The book further reveals the toxic treatment of the patients in Joanne’s chapter when she shares details about Pierre. His life has been unforgiving, and he has been diagnosed by multiple disorders that have labeled him as an outsider in society. Joanne wants to learn more about his symptoms, so she searches on Google, noting that she didn’t find descriptions of her own disability accurate: “Some of the technical descriptions were totally creepy and they had no relationship to my real life. I think doctors use the worst-case scenarios in order to be published.” (129) This moment shows how the social stigma and misunderstanding of doctors and health systems can ruin a person’s sense of self. Joanne’s interest in the patients opposes Michelle’s disinterest, making the characters foils.

Meanwhile, the effects and consequences of the corporation’s inability to care for their patients leads to serious, traumatic results for the young disabled population, most exemplified by Mia’s sexual abuse. While the corporate bosses are deciding how they can save money and cut costs, they are overlooking the actual care of the patients, and Mia is at the mercy of Jerry, an abusive employee who continues to exploit her sexually. Mia’s unfortunate experience represents how society’s most vulnerable groups of people—poor, disabled, young women of color—are victims of a broken system. Jerry’s predatory acts go unnoticed in the face of Michelle’s visit, and his insidious behavior underscores how the health care system is not only ineffective, but sometimes detrimental, to the wellbeing of the patients.

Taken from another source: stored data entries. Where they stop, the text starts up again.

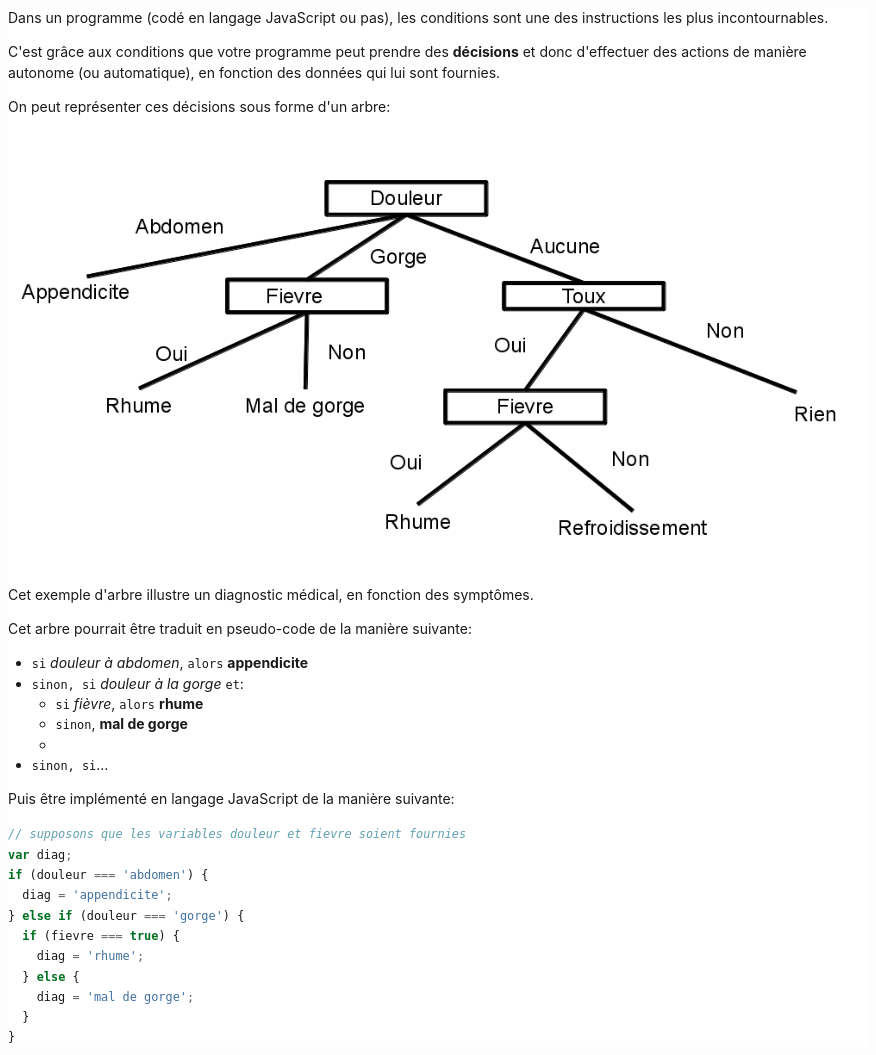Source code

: Dans un programme (codé en langage JavaScript ou pas), les conditions sont une des instructions les plus incontournables.

C'est grâce aux conditions que votre programme peut prendre des **décisions** et donc d'effectuer des actions de manière autonome (ou automatique), en fonction des données qui lui sont fournies.

On peut représenter ces décisions sous forme d'un arbre:

![arbre de decision](1-img/arbre-decision.png)

Cet exemple d'arbre illustre un diagnostic médical, en fonction des symptômes.

Cet arbre pourrait être traduit en pseudo-code de la manière suivante:

- `si` *douleur à abdomen*, `alors` **appendicite**
- `sinon, si` *douleur à la gorge* `et`:
  - `si` *fièvre*, `alors` **rhume**
  - `sinon`, **mal de gorge**
  -
- `sinon, si`...

Puis être implémenté en langage JavaScript de la manière suivante:

```js
// supposons que les variables douleur et fievre soient fournies
var diag;
if (douleur === 'abdomen') {
  diag = 'appendicite';
} else if (douleur === 'gorge') {
  if (fievre === true) {
    diag = 'rhume';
  } else {
    diag = 'mal de gorge';
  }
}
```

Yessenia’s conflict isn’t as clear as Mia’s, though she still struggles with her identity, self-confidence, and ability to interact with others. Her therapy sessions reveal that she is still isolated without her Tía Nene, but also that she has low-self-esteem: “Even Tía Nene who loved me with all her might thought deep, deep down that poor Yessie wouldn’t never be able to do a damn thing for herself” (123). It’s not only the private corporations that doubt and mislabel the disabled youth, but families as well.